Through Azure AI Video Indexer integration with Azure AI Speech services, a Universal Language Model is utilized as a base model that is trained with Microsoft-owned data and reflects commonly used spoken language. The base model is pretrained with dialects and phonetics representing various common domains. The base model works well in most speech recognition scenarios.

However, sometimes the base model’s transcription doesn't accurately handle some content. In these situations, a customized speech model can be used to improve recognition of domain-specific vocabulary or pronunciation that is specific to your content by providing text data to train the model. Through the process of creating and adapting speech customization models, your content can be properly transcribed. There's no additional charge for using Video Indexers speech customization.
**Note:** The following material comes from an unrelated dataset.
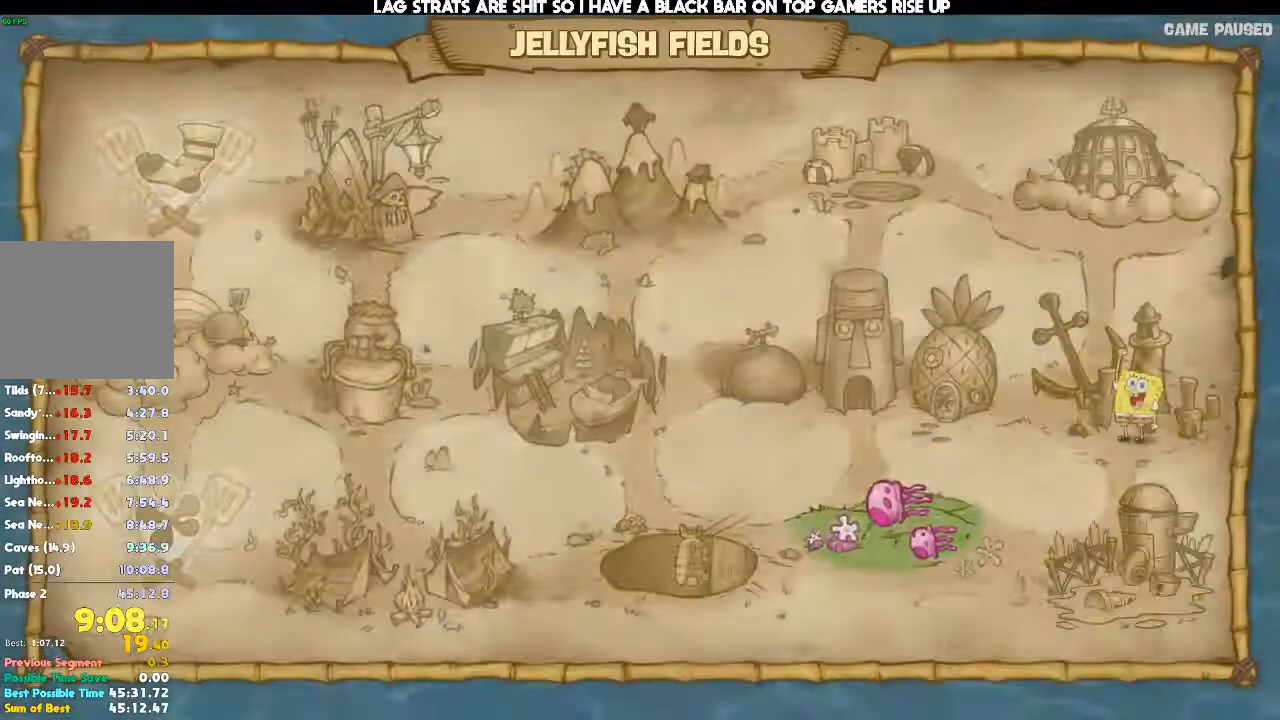
{"dt_ms": 500, "buttons": [], "left_stick": "center", "right_stick": "center"}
When to use a customized speech model?

If your content contains industry specific terminology or when reviewing Video Indexer transcription results you notice inaccuracies, you can create and train a custom speech model to recognize the terms and improve the transcription quality. It may only be worthwhile to create a custom model if the relevant words and names are expected to appear repeatedly in the content you plan to index. Training a model is sometimes an iterative process and you might find that after the initial training, results could still use improvement and would benefit from additional training, see How to Improve your custom model section for guidance.
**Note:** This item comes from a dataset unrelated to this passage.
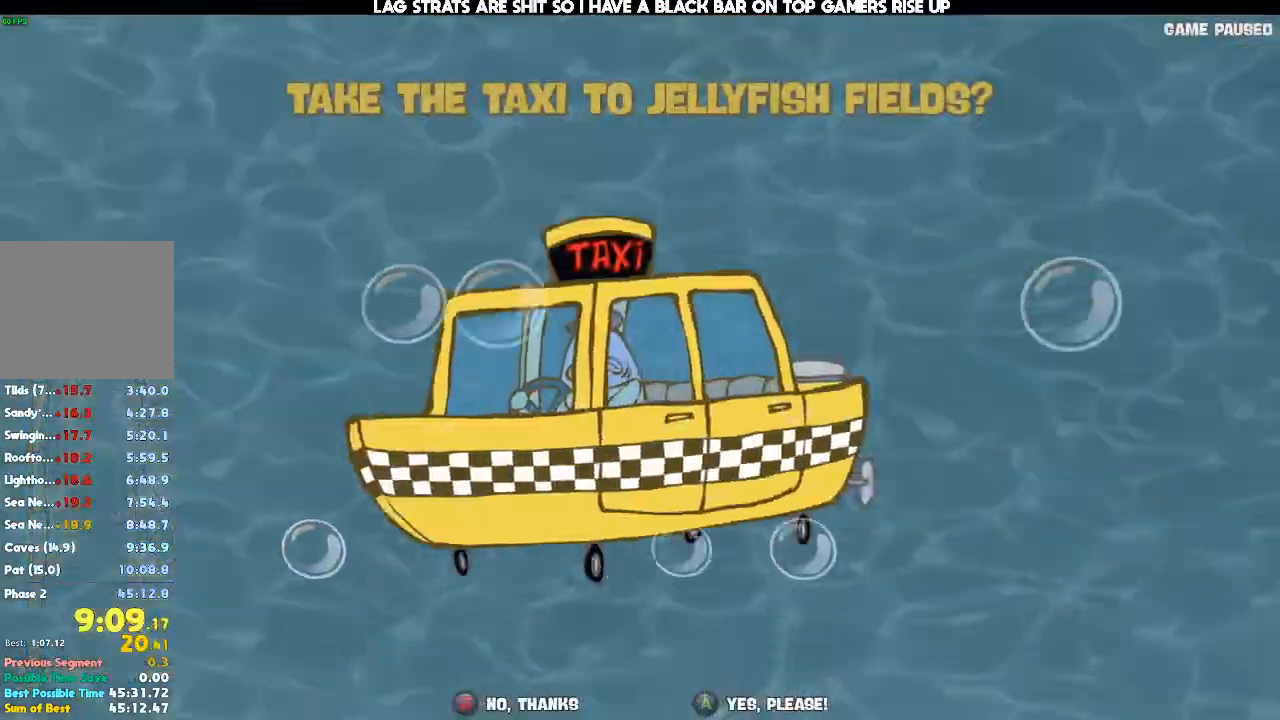
{"dt_ms": 500, "buttons": ["A"], "left_stick": "center", "right_stick": "center", "events": [[33, "A", "down"], [133, "A", "up"], [233, "A", "down"], [267, "A", "up"], [367, "A", "down"], [433, "A", "up"], [500, "A", "down"]]}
However, if you notice a few words or names transcribed incorrectly in the transcript, a custom speech model might not be needed, especially if the words or names aren’t expected to be commonly used in content you plan on indexing in the future. You can just edit and correct the transcript in the Video Indexer website (see View and update transcriptions in Azure AI Video Indexer website) and don’t have to address it through a custom speech model.

For a list of languages that support custom models and pronunciation, see the Customization and Pronunciation columns of the language support table in Language support in Azure AI Video Indexer.

Train datasets

When indexing a video, you can use a customized speech model to improve the transcription. Models are trained by loading them with datasets that can include plain text data and pronunciation data.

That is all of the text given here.